BACKGROUND: Carnitine deficiencies result from a metabolic disorder of fatty acid β-oxidation and may lead to organic acidemia, which are thought to be associated with dystonia, epilepsy, autism and developmental delay. Pharmacotherapy has been the dominant therapy, while many refractory patients still require other treatment. Deep brain stimulation (DBS) of the globus pallidus internus (GPi) has been found to be effective for medically refractory primary dystonia and now it has been proposed to be used for secondary dystonia from mitochondrial metabolic disorder. OBJECTIVE: To investigate the efficacy and safety of DBS treatment in secondary dystonia from organic acid metabolic disorder.
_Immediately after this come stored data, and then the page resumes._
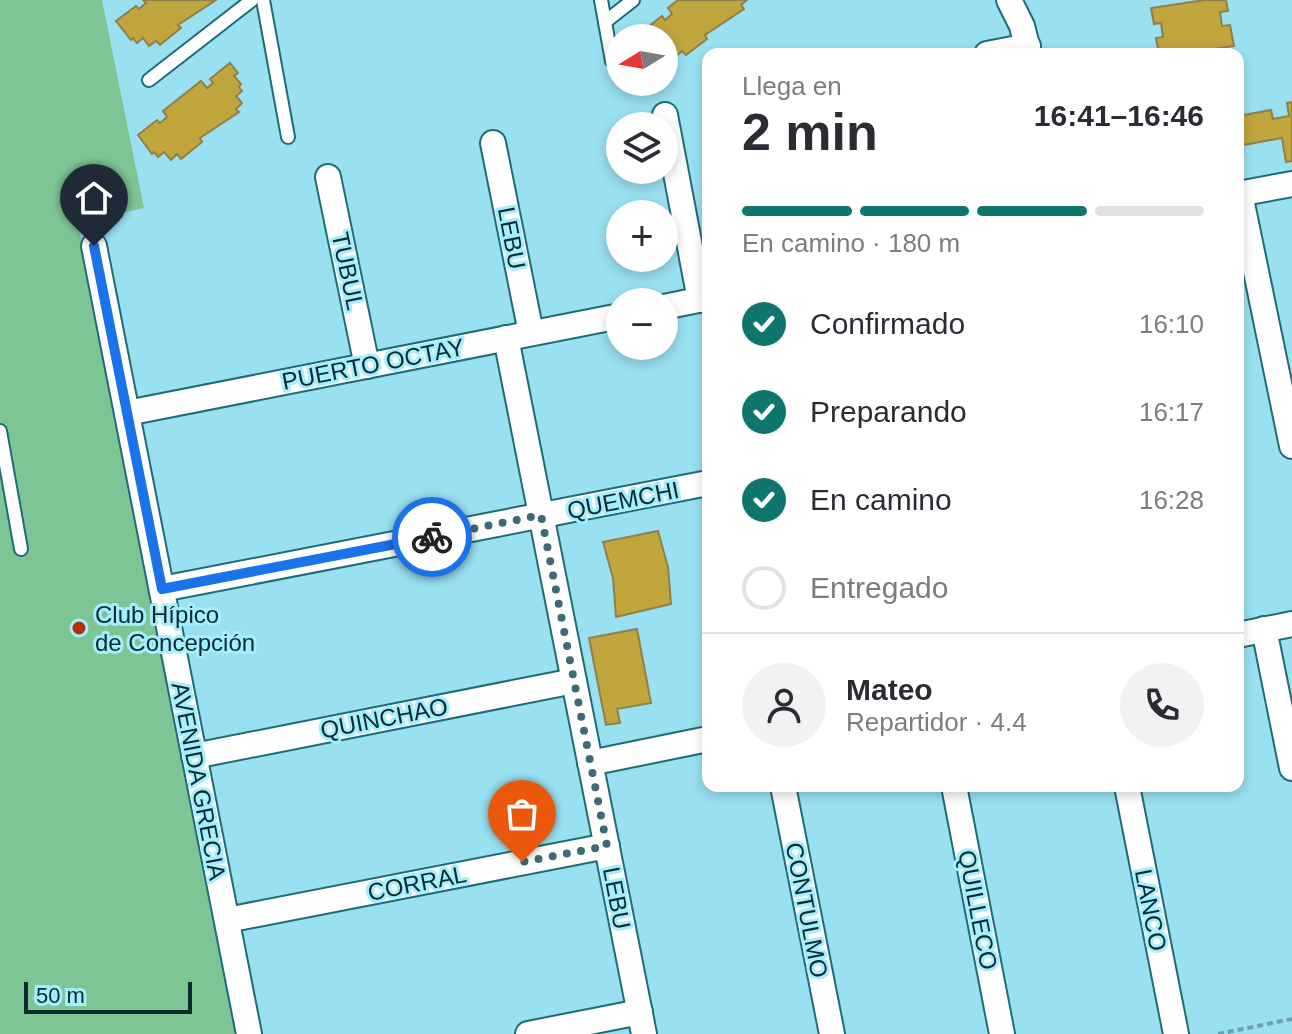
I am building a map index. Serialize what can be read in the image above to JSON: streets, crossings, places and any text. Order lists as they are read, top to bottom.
{
  "streets": {
    "street": [
      "LEBU",
      "TUBUL",
      "PUERTO OCTAY",
      "QUEMCHI",
      "QUINCHAO",
      "AVENIDA GRECIA",
      "CORRAL",
      "CONTULMO",
      "QUILLECO",
      "LANCO"
    ]
  },
  "crossings": [
    ["LEBU", "PUERTO OCTAY"],
    ["LEBU", "QUEMCHI"],
    ["LEBU", "QUINCHAO"],
    ["LEBU", "CORRAL"],
    ["TUBUL", "PUERTO OCTAY"],
    ["PUERTO OCTAY", "AVENIDA GRECIA"],
    ["QUEMCHI", "AVENIDA GRECIA"],
    ["QUINCHAO", "AVENIDA GRECIA"],
    ["AVENIDA GRECIA", "CORRAL"]
  ],
  "places": ["Club Hípico de Concepción"],
  "scale_bar": "50 m",
  "north": "left",
  "page": {
    "map_buttons": ["+", "−"],
    "heading": ["2 min", "Llega en", "16:41–16:46"],
    "panel": ["Mateo", "Repartidor · 4.4"],
    "bar": "En camino · 180 m",
    "list": [
      ["Confirmado", "16:10"],
      ["Preparando", "16:17"],
      ["En camino", "16:28"],
      "Entregado"
    ],
    "scale": "50 m"
  }
}
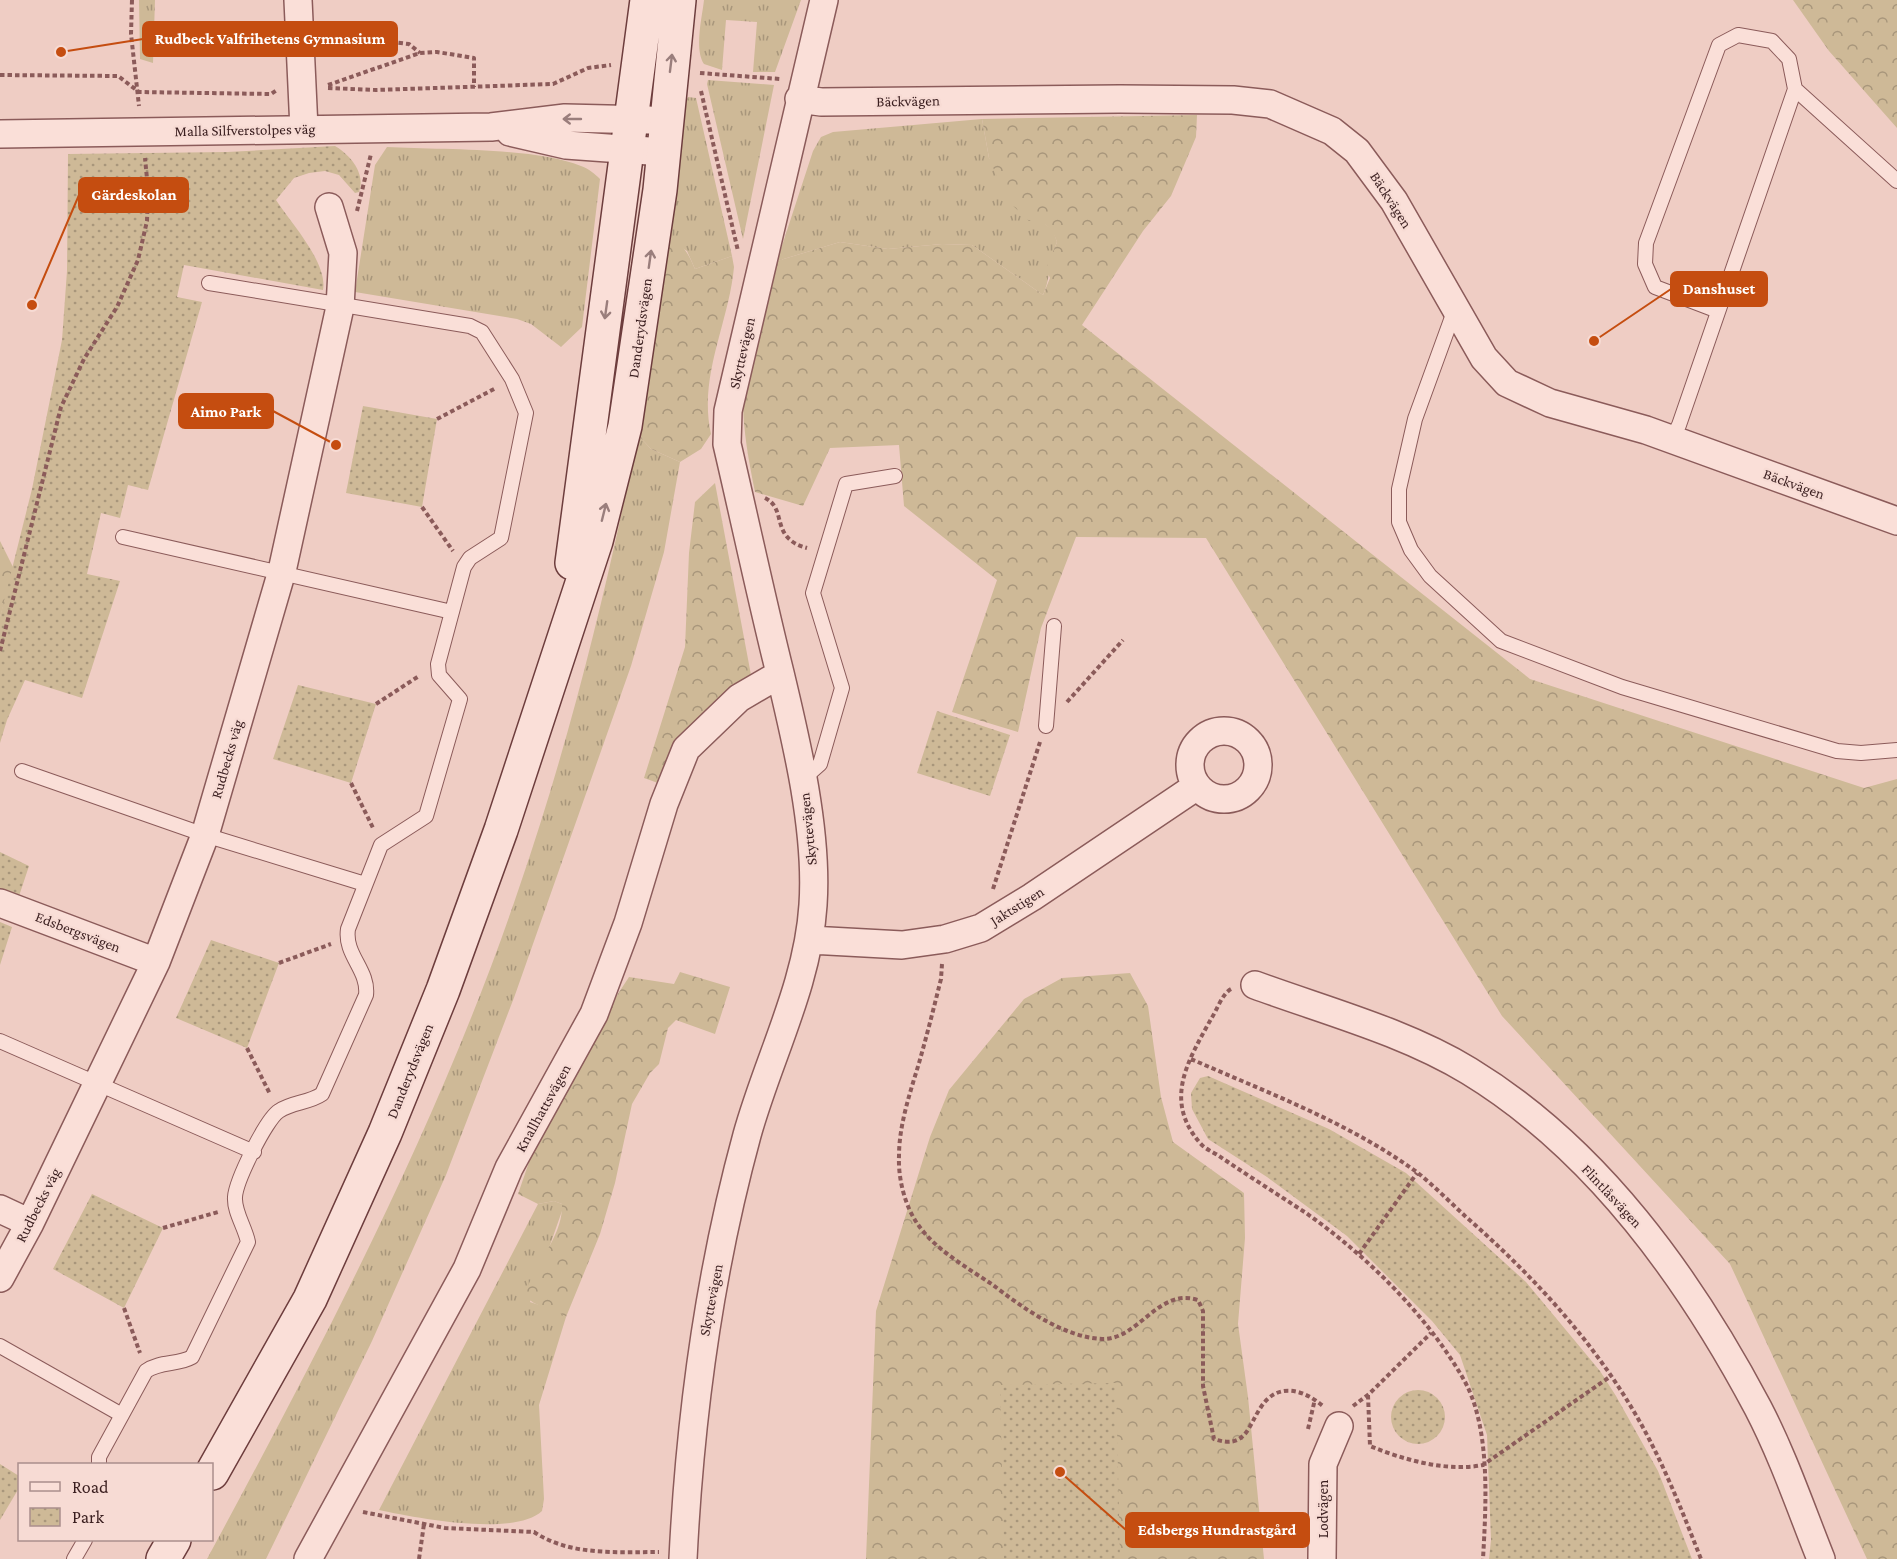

METHODS: We present a patient born with secondary carnitine deficiency who had the onset of generalized seizures at age 4.5 months and developed torsion dystonia at age 14. Multiple medical therapies failed to adequately control her symptoms, therefore she received GPi DBS at age 26 years. In addition, we performed a literature review of this therapy in the treatment of organic acid metabolic disorder. RESULTS: Our patient’s dystonia resolved without side effects post-DBS surgery, but intermittent spastic symptoms along with severe pain in her lower extremity persist. Concerning the 8 cases from our literature review, 7 received GPi DBS, and had improvement in motor symptoms. Overall, DBS efficacy was lower than in treatment of primary dystonia. One patient with methylmalonic acidemia received STN DBS and had marked improvement in dystonia and reduction in pain afterwards. CONCLUSION: DBS has become an effective therapy in refractory secondary dystonia from organic acid metabolic disorder. More prospective studies are needed to determine the eligibility and efficacy of this surgical therapy in these cases.